Mein Verhältnis zu der Oper ist, wie einleitend angedeutet, gespalten. Fast alle anderen Opern Puccinis sind mir lieber als Madama Butterfly. Insbesondere mag ich das Werk nicht oft hören und wenn, dann nur in bestimmten Interpretationen. Dass Puccinis Partitur eine gewisse Grundsüße enthält, wird sich wohl kaum leugnen lassen. Andererseits gibt es auch Momente, in denen sowohl die Handlung wie auch die Musiksprache zum Harten, Ironischen und Bitteren umschlägt. Diese Elemente sollten meines Erachtens auch in einer Wiedergabe herausgearbeitet werden.
Mir persönlich sagen daher gerade in dieser Oper eher die schnell dirigierten, schroffen "Whisky-Interpretationen" zu, die nicht allzu milchpunschartig gaumenverkleisternd daherkommen. Mit einem reinen Schwelgen in schönen Melodien wird man der Dramatik des Geschehens nicht gerecht. Unbedingt bedarf es aber auch für die Titelpartie einer starken Singdarstellerin, die es versteht Cio-Cio-San im Verlauf der Oper emotional reifen zu lassen.
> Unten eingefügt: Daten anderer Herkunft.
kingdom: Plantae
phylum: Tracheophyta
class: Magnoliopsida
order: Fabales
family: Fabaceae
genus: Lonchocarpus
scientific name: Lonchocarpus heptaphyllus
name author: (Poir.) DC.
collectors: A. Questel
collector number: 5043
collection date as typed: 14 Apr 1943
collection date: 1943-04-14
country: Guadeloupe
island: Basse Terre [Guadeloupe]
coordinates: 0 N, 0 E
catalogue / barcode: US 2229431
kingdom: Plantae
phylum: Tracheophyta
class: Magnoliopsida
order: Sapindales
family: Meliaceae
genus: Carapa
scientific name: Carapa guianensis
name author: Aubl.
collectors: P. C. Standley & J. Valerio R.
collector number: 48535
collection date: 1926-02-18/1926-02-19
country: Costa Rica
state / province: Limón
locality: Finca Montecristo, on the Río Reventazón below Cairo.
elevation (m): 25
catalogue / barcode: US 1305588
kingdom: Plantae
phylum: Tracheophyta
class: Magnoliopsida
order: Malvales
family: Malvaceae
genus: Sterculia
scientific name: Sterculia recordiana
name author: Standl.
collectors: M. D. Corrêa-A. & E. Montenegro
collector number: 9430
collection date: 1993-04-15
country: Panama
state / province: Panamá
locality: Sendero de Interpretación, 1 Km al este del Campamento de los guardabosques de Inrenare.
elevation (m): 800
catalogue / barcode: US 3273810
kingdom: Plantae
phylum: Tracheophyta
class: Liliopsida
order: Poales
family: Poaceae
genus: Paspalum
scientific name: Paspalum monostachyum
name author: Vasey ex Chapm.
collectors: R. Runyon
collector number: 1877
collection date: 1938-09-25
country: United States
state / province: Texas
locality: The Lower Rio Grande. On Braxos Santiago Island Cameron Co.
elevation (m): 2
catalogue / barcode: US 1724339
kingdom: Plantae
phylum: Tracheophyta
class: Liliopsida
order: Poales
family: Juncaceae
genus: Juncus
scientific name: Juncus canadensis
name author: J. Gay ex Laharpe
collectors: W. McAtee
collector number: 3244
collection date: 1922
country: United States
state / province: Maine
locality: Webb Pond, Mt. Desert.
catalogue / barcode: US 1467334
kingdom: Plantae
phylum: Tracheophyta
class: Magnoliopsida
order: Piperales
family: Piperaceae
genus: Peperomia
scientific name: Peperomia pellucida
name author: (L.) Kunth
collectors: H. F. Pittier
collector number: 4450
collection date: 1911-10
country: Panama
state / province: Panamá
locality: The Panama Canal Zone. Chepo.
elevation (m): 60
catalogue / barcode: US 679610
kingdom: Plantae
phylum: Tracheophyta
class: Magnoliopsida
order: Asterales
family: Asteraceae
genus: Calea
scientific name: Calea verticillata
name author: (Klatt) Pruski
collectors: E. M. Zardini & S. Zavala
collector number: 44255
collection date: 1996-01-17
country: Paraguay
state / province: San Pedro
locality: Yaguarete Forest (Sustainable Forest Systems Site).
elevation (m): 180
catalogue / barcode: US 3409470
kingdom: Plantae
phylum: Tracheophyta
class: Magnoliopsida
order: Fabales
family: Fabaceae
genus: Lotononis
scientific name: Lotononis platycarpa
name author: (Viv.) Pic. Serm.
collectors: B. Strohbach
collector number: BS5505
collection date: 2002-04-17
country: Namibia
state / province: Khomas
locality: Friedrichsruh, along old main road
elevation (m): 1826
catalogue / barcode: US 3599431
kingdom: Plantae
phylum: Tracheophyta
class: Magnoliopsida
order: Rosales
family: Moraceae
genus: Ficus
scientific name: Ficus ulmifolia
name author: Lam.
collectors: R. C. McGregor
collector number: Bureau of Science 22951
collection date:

Wenn ich es drei Akte lang nur mit einer schön singenden, niedlichen, kleinen Geisha zu tun habe, empfinde ich das immer als ein wenig unbefriedigend. Die finale Selbsttötung Cio-Cio-Sans ist demgegenüber, von einer großen Tragödin dargestellt, ein bewegendes Erlebnis und ein großer Moment der italienischen Oper.
Nun interessiert mich, wie Ihr zu der Oper im Allgemeinen steht, aber auch, welche Aufnahmen und Inszenierungen dem Werk aus Eurer Sicht bislang am besten gerecht geworden sind.